Stowe writes at the end of the book that truth is stranger than fiction. A missionary’s notebook told how many fugitive slaves ended up in Canada. “How can it be otherwise, when a system prevails which whirls families and scatters their members, as the wind whirls and scatters the leaves of autumn? These shores of refuge, like the eternal shore, often unite again, in glad communion, hearts that for long years have mourned each other as lost.” (Emphasis, mine.)

You see God is not a bystander. He too is fully engaged in this connection of love. He created us for this love. He wept over the death of Lazarus, knowing full well that God had the power to resurrect. He also rejoices at reunions.

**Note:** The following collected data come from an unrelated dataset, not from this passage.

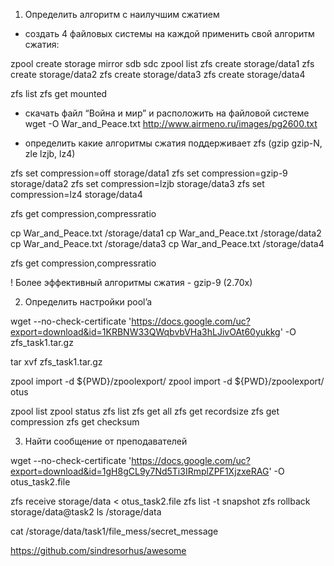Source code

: 1. Определить алгоритм с наилучшим сжатием

- создать 4 файловых системы на каждой применить свой алгоритм сжатия:

zpool create storage mirror sdb sdc
zpool list
zfs create storage/data1
zfs create storage/data2
zfs create storage/data3
zfs create storage/data4

zfs list
zfs get mounted

- скачать файл “Война и мир” и расположить на файловой системе
wget -O War_and_Peace.txt http://www.airmeno.ru/images/pg2600.txt

- определить какие алгоритмы сжатия поддерживает zfs (gzip gzip-N, zle lzjb, lz4)

zfs set compression=off storage/data1
zfs set compression=gzip-9 storage/data2
zfs set compression=lzjb storage/data3
zfs set compression=lz4 storage/data4

zfs get compression,compressratio

cp War_and_Peace.txt /storage/data1 
cp War_and_Peace.txt /storage/data2 
cp War_and_Peace.txt /storage/data3 
cp War_and_Peace.txt /storage/data4

zfs get compression,compressratio

! Более эффективный алгоритмы сжатия - gzip-9 (2.70x)

2.  Определить настройки pool’a

wget --no-check-certificate 'https://docs.google.com/uc?export=download&id=1KRBNW33QWqbvbVHa3hLJivOAt60yukkg' -O zfs_task1.tar.gz

tar xvf zfs_task1.tar.gz

zpool import -d ${PWD}/zpoolexport/
zpool import -d ${PWD}/zpoolexport/ otus


zpool list
zpool status
zfs list
zfs get all
zfs get recordsize
zfs get compression
zfs get checksum

3. Найти сообщение от преподавателей

wget --no-check-certificate 'https://docs.google.com/uc?export=download&id=1gH8gCL9y7Nd5Ti3IRmplZPF1XjzxeRAG' -O otus_task2.file

zfs receive storage/data < otus_task2.file
zfs list -t snapshot
zfs rollback storage/data@task2
ls /storage/data

cat /storage/data/task1/file_mess/secret_message

https://github.com/sindresorhus/awesome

And that’s part of the great future and hope He alone can promise—that we will be together, that we will know each other, and that sorrow, separation, and loss will be no more.

“Your sun will no longer set, nor will your moon wane

For you will have the Lord for an everlasting light

And the days of your mourning will be over.”

(Isaiah 60:20, as shared by Renon Wood last week)

Is this promise enough to anchor you in your current losses?


  1. yes oh yes when my believing is operating properly. but sometimes as paul or was it peter said, “help me with (in?) my unbelief. because it is in the scriptures, it must mean that we will struggle and doubt during life in these bodies made of mud. i wish i believed 100% of everyday of my life. but i take great comfort in knowing that even one who touched jesus and watched the miracles and looked in his eyes still dealt with unbelief. we think…”HOW COULD HE?” but he did.

    • Yes, I agree and think it quite normal to have doubts. And going on in faith also doesn’t mean hanging up our brains either. For me there is ample evidence that God’s promises are true–even just the wonder of creation. He knows what it’s like here. He knows we are dust, not super-dust. Thank you for your comment! Thank you for you!

  2. Susan, once again I’m amazed at your gift of poignant writing, e.g., your brilliant Shakespeare opening. Your blog post shows how inspired words, and their progression, can knock readers off their feet with impact. They help us receive God’s deep love and embolden us share it with others. For “God is not a bystander,” and He wants us to enjoy His connecting love and presence forever.